Goiás

Moradores de piranhas reclamam da superlotação no cemitério da cidade

Por causa da lotação um morador teve que 'emprestar' um túmulo para enterrar a mãe de uma amiga

diario da manha
Foto/Reprodução

Sem vagas no cemitério da cidade, habitantes denunciam a superlotação e dizem que para enterrar um corpo é preciso fazer exumação ou levar para outra cidade.

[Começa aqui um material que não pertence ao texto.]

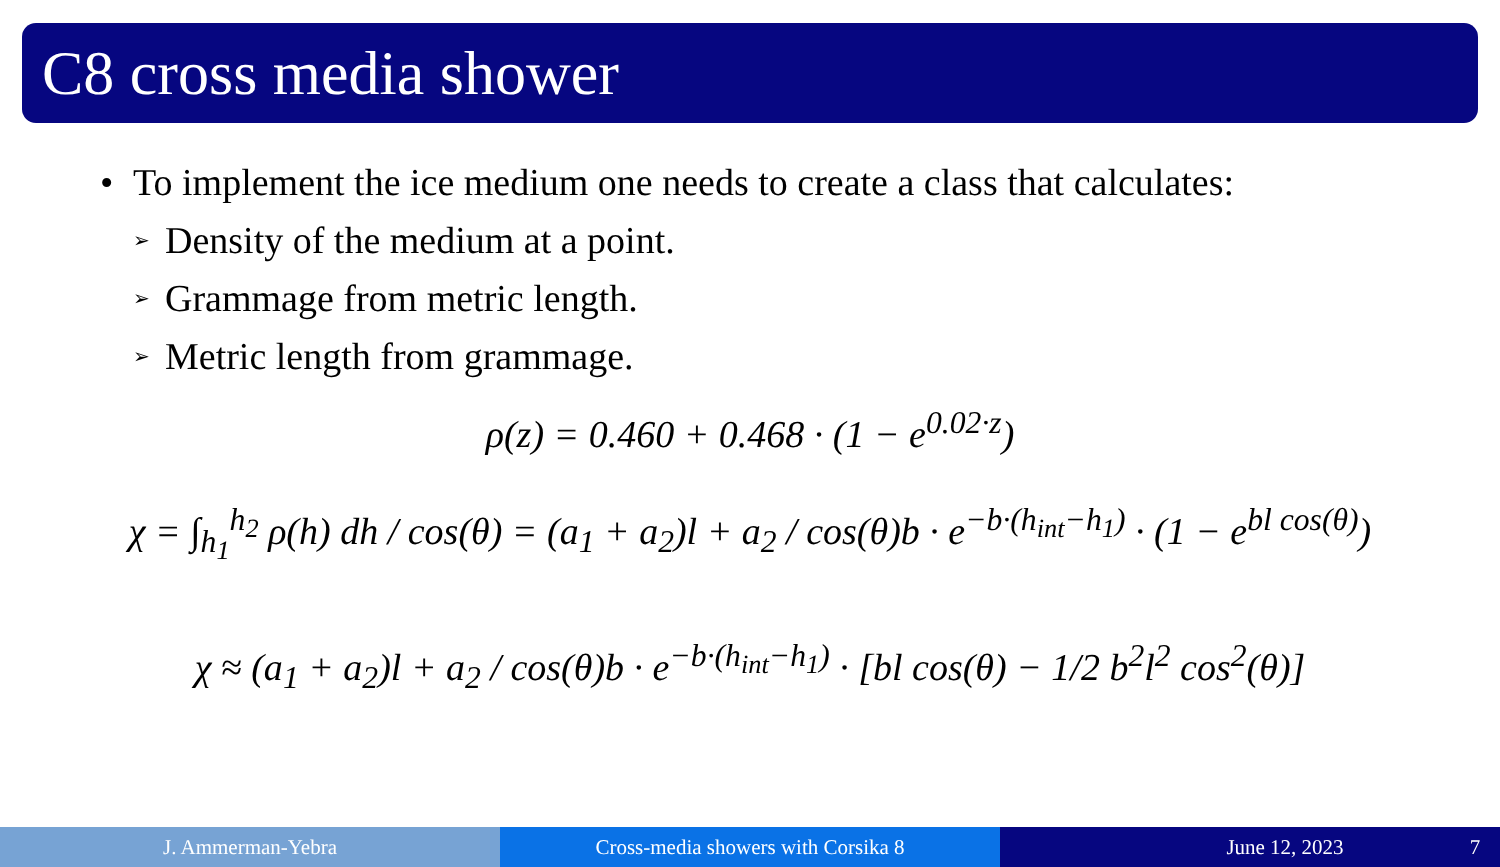C8 cross media shower
• To implement the ice medium one needs to create a class that calculates:
➢ Density of the medium at a point.
➢ Grammage from metric length.
➢ Metric length from grammage.
ρ(z) = 0.460 + 0.468 · (1 − e<sup>0.02·z</sup>)
χ = ∫<sub>h<sub>1</sub></sub><sup>h<sub>2</sub></sup> ρ(h) dh / cos(θ) = (a<sub>1</sub> + a<sub>2</sub>)l + a<sub>2</sub> / cos(θ)b · e<sup>−b·(h<sub>int</sub>−h<sub>1</sub>)</sup> · (1 − e<sup>bl cos(θ)</sup>)
χ ≈ (a<sub>1</sub> + a<sub>2</sub>)l + a<sub>2</sub> / cos(θ)b · e<sup>−b·(h<sub>int</sub>−h<sub>1</sub>)</sup> · [bl cos(θ) − 1/2 b<sup>2</sup>l<sup>2</sup> cos<sup>2</sup>(θ)]
J. Ammerman-Yebra Cross-media showers with Corsika 8
June 12, 2023 7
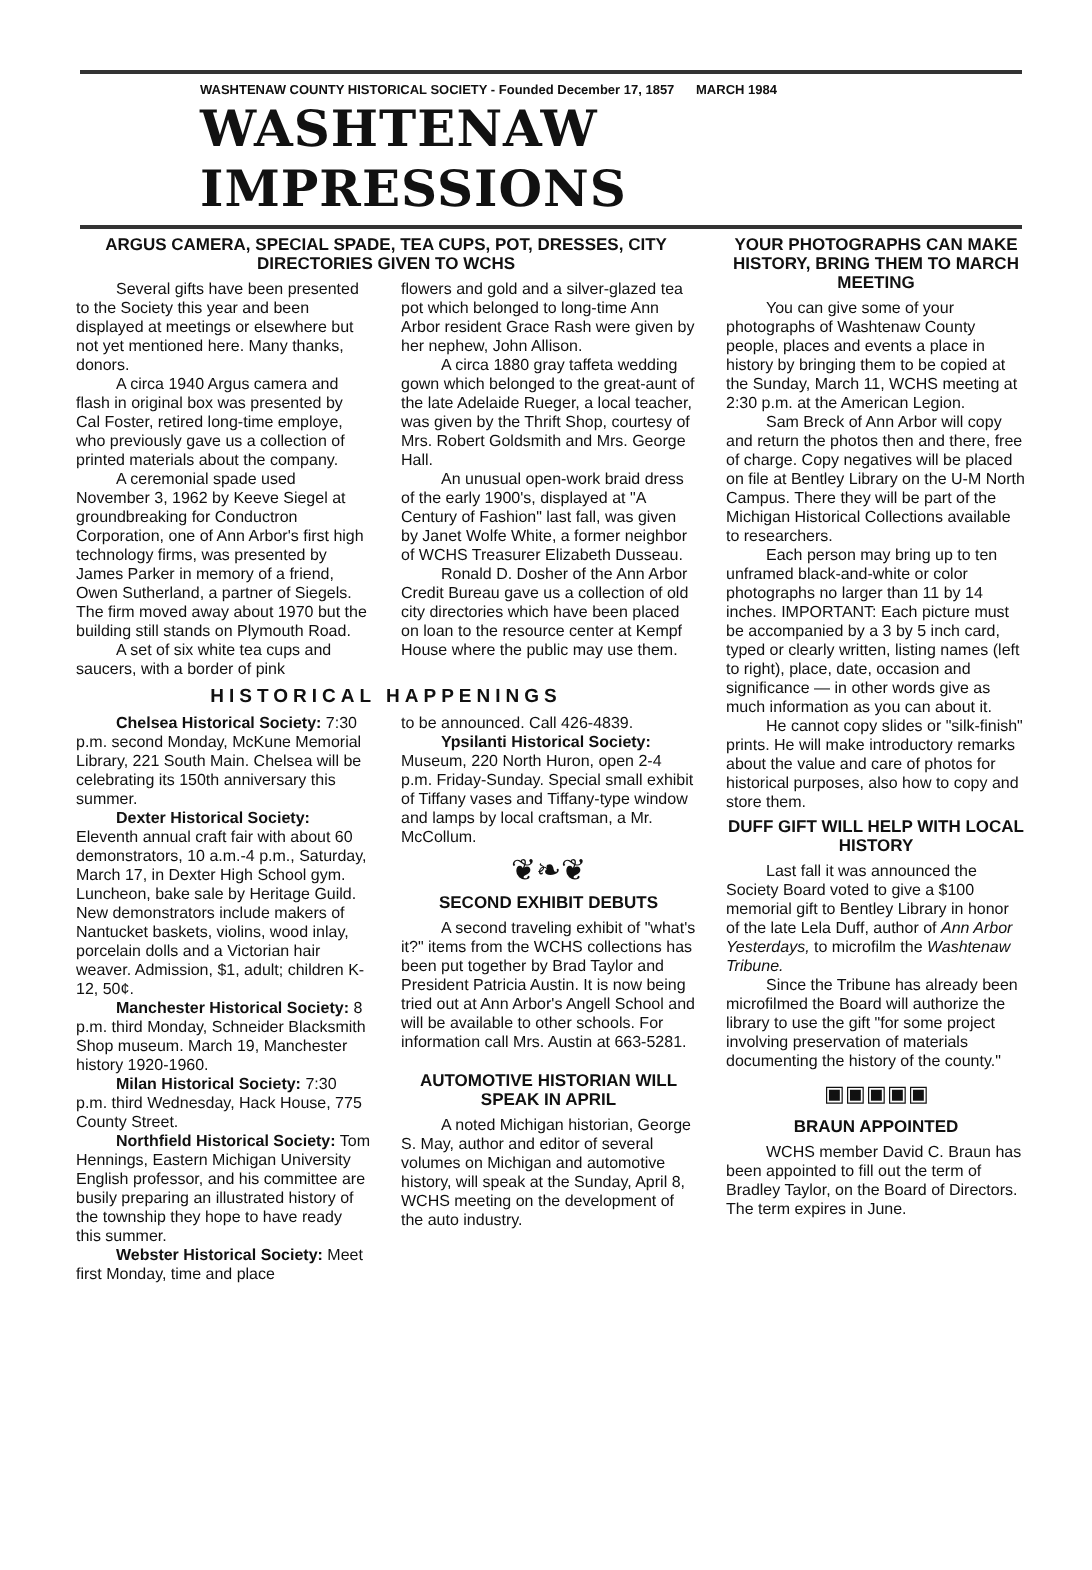WASHTENAW COUNTY HISTORICAL SOCIETY - Founded December 17, 1857 MARCH 1984
WASHTENAW IMPRESSIONS
ARGUS CAMERA, SPECIAL SPADE, TEA CUPS, POT, DRESSES, CITY DIRECTORIES GIVEN TO WCHS
Several gifts have been presented to the Society this year and been displayed at meetings or elsewhere but not yet mentioned here. Many thanks, donors.
A circa 1940 Argus camera and flash in original box was presented by Cal Foster, retired long-time employe, who previously gave us a collection of printed materials about the company.
A ceremonial spade used November 3, 1962 by Keeve Siegel at groundbreaking for Conductron Corporation, one of Ann Arbor's first high technology firms, was presented by James Parker in memory of a friend, Owen Sutherland, a partner of Siegels. The firm moved away about 1970 but the building still stands on Plymouth Road.
A set of six white tea cups and saucers, with a border of pink
flowers and gold and a silver-glazed tea pot which belonged to long-time Ann Arbor resident Grace Rash were given by her nephew, John Allison.
A circa 1880 gray taffeta wedding gown which belonged to the great-aunt of the late Adelaide Rueger, a local teacher, was given by the Thrift Shop, courtesy of Mrs. Robert Goldsmith and Mrs. George Hall.
An unusual open-work braid dress of the early 1900's, displayed at "A Century of Fashion" last fall, was given by Janet Wolfe White, a former neighbor of WCHS Treasurer Elizabeth Dusseau.
Ronald D. Dosher of the Ann Arbor Credit Bureau gave us a collection of old city directories which have been placed on loan to the resource center at Kempf House where the public may use them.
HISTORICAL HAPPENINGS
Chelsea Historical Society: 7:30 p.m. second Monday, McKune Memorial Library, 221 South Main. Chelsea will be celebrating its 150th anniversary this summer.
Dexter Historical Society: Eleventh annual craft fair with about 60 demonstrators, 10 a.m.-4 p.m., Saturday, March 17, in Dexter High School gym. Luncheon, bake sale by Heritage Guild. New demonstrators include makers of Nantucket baskets, violins, wood inlay, porcelain dolls and a Victorian hair weaver. Admission, $1, adult; children K-12, 50¢.
Manchester Historical Society: 8 p.m. third Monday, Schneider Blacksmith Shop museum. March 19, Manchester history 1920-1960.
Milan Historical Society: 7:30 p.m. third Wednesday, Hack House, 775 County Street.
Northfield Historical Society: Tom Hennings, Eastern Michigan University English professor, and his committee are busily preparing an illustrated history of the township they hope to have ready this summer.
Webster Historical Society: Meet first Monday, time and place
to be announced. Call 426-4839.
Ypsilanti Historical Society: Museum, 220 North Huron, open 2-4 p.m. Friday-Sunday. Special small exhibit of Tiffany vases and Tiffany-type window and lamps by local craftsman, a Mr. McCollum.
❦❧❦
SECOND EXHIBIT DEBUTS
A second traveling exhibit of "what's it?" items from the WCHS collections has been put together by Brad Taylor and President Patricia Austin. It is now being tried out at Ann Arbor's Angell School and will be available to other schools. For information call Mrs. Austin at 663-5281.
AUTOMOTIVE HISTORIAN WILL SPEAK IN APRIL
A noted Michigan historian, George S. May, author and editor of several volumes on Michigan and automotive history, will speak at the Sunday, April 8, WCHS meeting on the development of the auto industry.
YOUR PHOTOGRAPHS CAN MAKE HISTORY, BRING THEM TO MARCH MEETING
You can give some of your photographs of Washtenaw County people, places and events a place in history by bringing them to be copied at the Sunday, March 11, WCHS meeting at 2:30 p.m. at the American Legion.
Sam Breck of Ann Arbor will copy and return the photos then and there, free of charge. Copy negatives will be placed on file at Bentley Library on the U-M North Campus. There they will be part of the Michigan Historical Collections available to researchers.
Each person may bring up to ten unframed black-and-white or color photographs no larger than 11 by 14 inches. IMPORTANT: Each picture must be accompanied by a 3 by 5 inch card, typed or clearly written, listing names (left to right), place, date, occasion and significance — in other words give as much information as you can about it.
He cannot copy slides or "silk-finish" prints. He will make introductory remarks about the value and care of photos for historical purposes, also how to copy and store them.
DUFF GIFT WILL HELP WITH LOCAL HISTORY
Last fall it was announced the Society Board voted to give a $100 memorial gift to Bentley Library in honor of the late Lela Duff, author of Ann Arbor Yesterdays, to microfilm the Washtenaw Tribune.
Since the Tribune has already been microfilmed the Board will authorize the library to use the gift "for some project involving preservation of materials documenting the history of the county."
▣▣▣▣▣
BRAUN APPOINTED
WCHS member David C. Braun has been appointed to fill out the term of Bradley Taylor, on the Board of Directors. The term expires in June.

O prefeito de piranhas, Marco Rogério (Solidariedade), conhecido como Chicão, confirmou a superlotação e disse que trabalha para construir novo cemitério. Porém moradores afirmam que a construção do novo cemitério se arrasta há anos e a lotação acontece frequentemente.

Em entrevista ao G1, o consultor de piscinas Gerson Francisco Severino, de 38 anos, gravou um vídeo e disse que, atualmente, para enterrar alguma pessoa no local é preciso fazer a exumação.

“O cemitério não tem mais nem portão, os muros estão caindo. Agora, chegou a um ponto que não tem mais condição. Não tem como colocar ninguém. Para enterrar alguém, tem que exumar. Se a família não tiver algum túmulo, tem que levar para outra cidade“, explicou.

Por causa disso, o técnico de refrigeração, Alan Kardec, sentiu que deveria ajudar, então ele cedeu uma vaga no tumulo da família, para que a amiga pudesse enterrar a mãe.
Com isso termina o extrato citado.